All schools are ‘faith schools’ of one kind or another

By Krpamoya Das

For thousands of years, all schools were ‘faith schools’…
The critics of faith schools – and religion in general – have now had a few days to register their comments on the opening of the new Krishna-Avanti School in north London. They have not been silent.

Krishna SchoolThe Krishna-Avanti School is a very modern school, carefully designed and built, and a place of learning for 2010 and for decades to come. Conventional education is augmented with a spiritual ethos derived from the Vedic tradition. While it may not be a traditional Indian gurukula, where the young students reside in the ashram of the guru, it is nonetheless a school that will impart deeper life lessons and a unique spiritual perspective to the children.
All state primary schools are required to teach a curriculum set according to the national standard within the UK. But the culture and value system within the school determines exactly how that is taught and, more importantly, learned.
Faith schools have an ethos derived, normally, from one of the world’s great wisdom traditions. And the world’s great wisdom traditions got to be acknowledged as such because over the centuries they proved to be very useful in developing character and good citizens.
Unhappily for many who think that secular education should be the standard, faith schools often enjoy significantly better exam results. Morality and discipline within the school are higher than other schools. Its always a surprise when critics are surprised at those statistics.
In fact, critics mistake faith schools to be about religion, where ‘religion’ means ’something which may, or may not, be helpful but of dubious factual content.’ The fact that religious teaching is now regarded as something sinister – especially in connection with the teaching of young minds – shows how far public understanding has drifted.
The fact of the matter is that for many centuries education itself was the preserve of those with religious training. The concept of being a teacher – especially of children – and not being trained in the source books of morality would have been unthinkable. How exactly does a teacher impart morals to a child without reference to God, the source of all morality?
If, as is argued in the name of freedom, the very concepts of right and wrong are to be arbitrarily decided by a Secular Humanist committee somewhere in the Department of Education we shall see morals coming in and out of fashion as years go by, as indeed they have been doing for some years already. Besides, Secular Humanism is just as much a belief system as any other.
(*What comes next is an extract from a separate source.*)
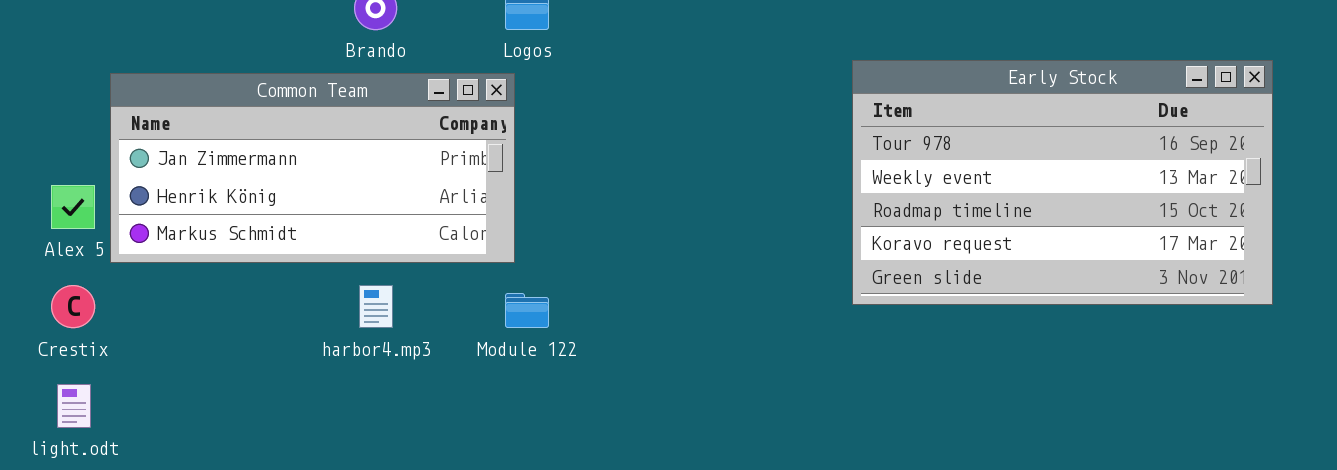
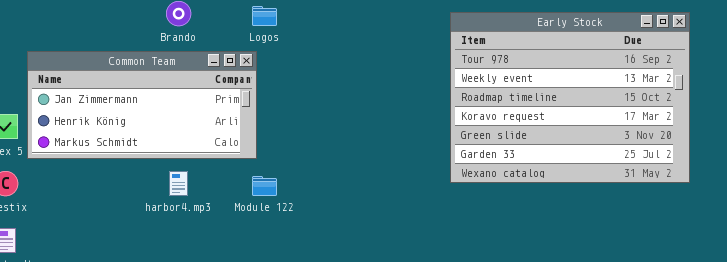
Early Stock: [852,60,1273,305] -> [450,12,690,183], resized

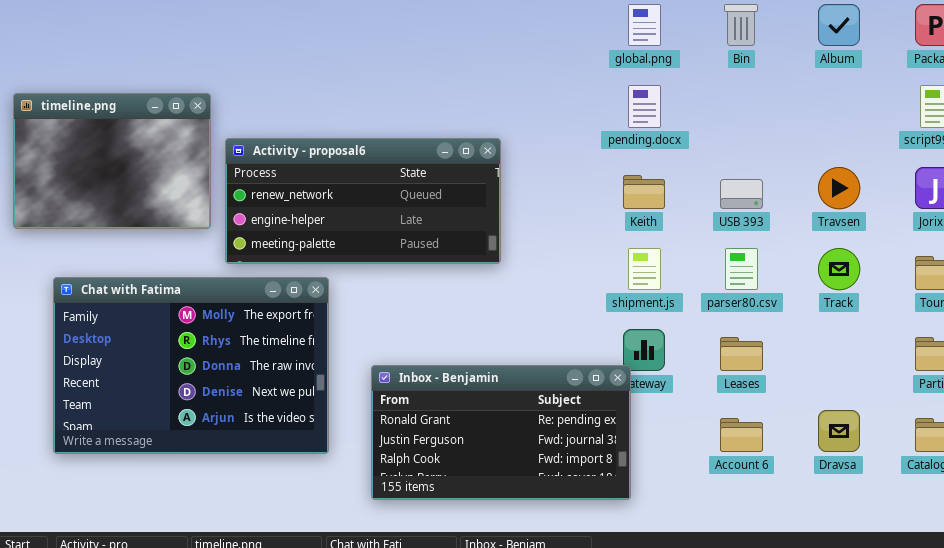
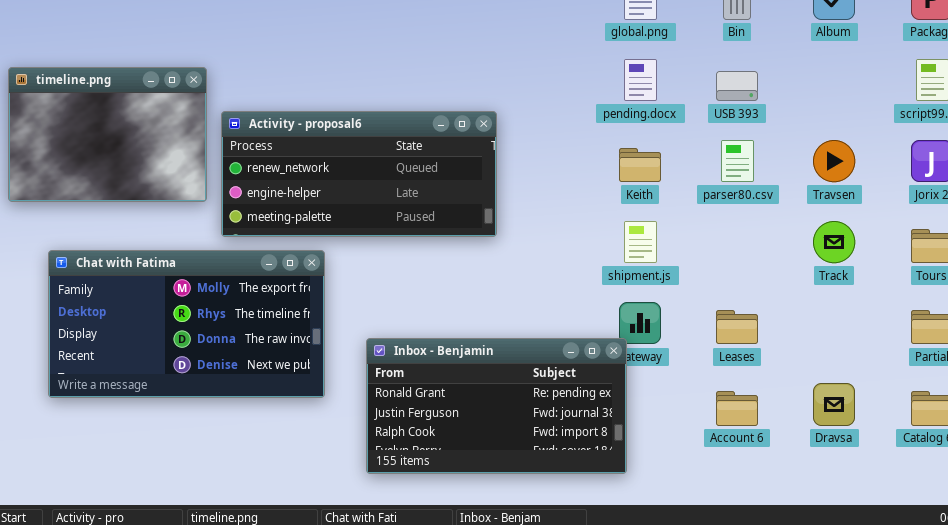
USB 393: [720,179,763,209] -> [716,71,758,101], moved
parser80.csv: [725,248,758,290] -> [721,140,754,182], moved
Chat with Fatima: [53,277,329,454] -> [48,250,325,398], resized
It’s adherents can be every bit as fanatical as their religious counterparts.
And how can you have a peaceful society if everyone’s concept of what is right and wrong is different? Of course, this is at the heart of some critics’ protests: that having a faith school is by its very nature socially divisive because they will teach a different set of morals from other schools.
But let’s give the oldest religion in the world a chance. And let’s give the parents who actually want to send their children to such a faith school the freedom to do so. I have every confidence that if any critic were actually to become acquainted with the deep wisdom and thoroughly universal morality which run through this earliest of faith expressions, they’d find much to be pleased with.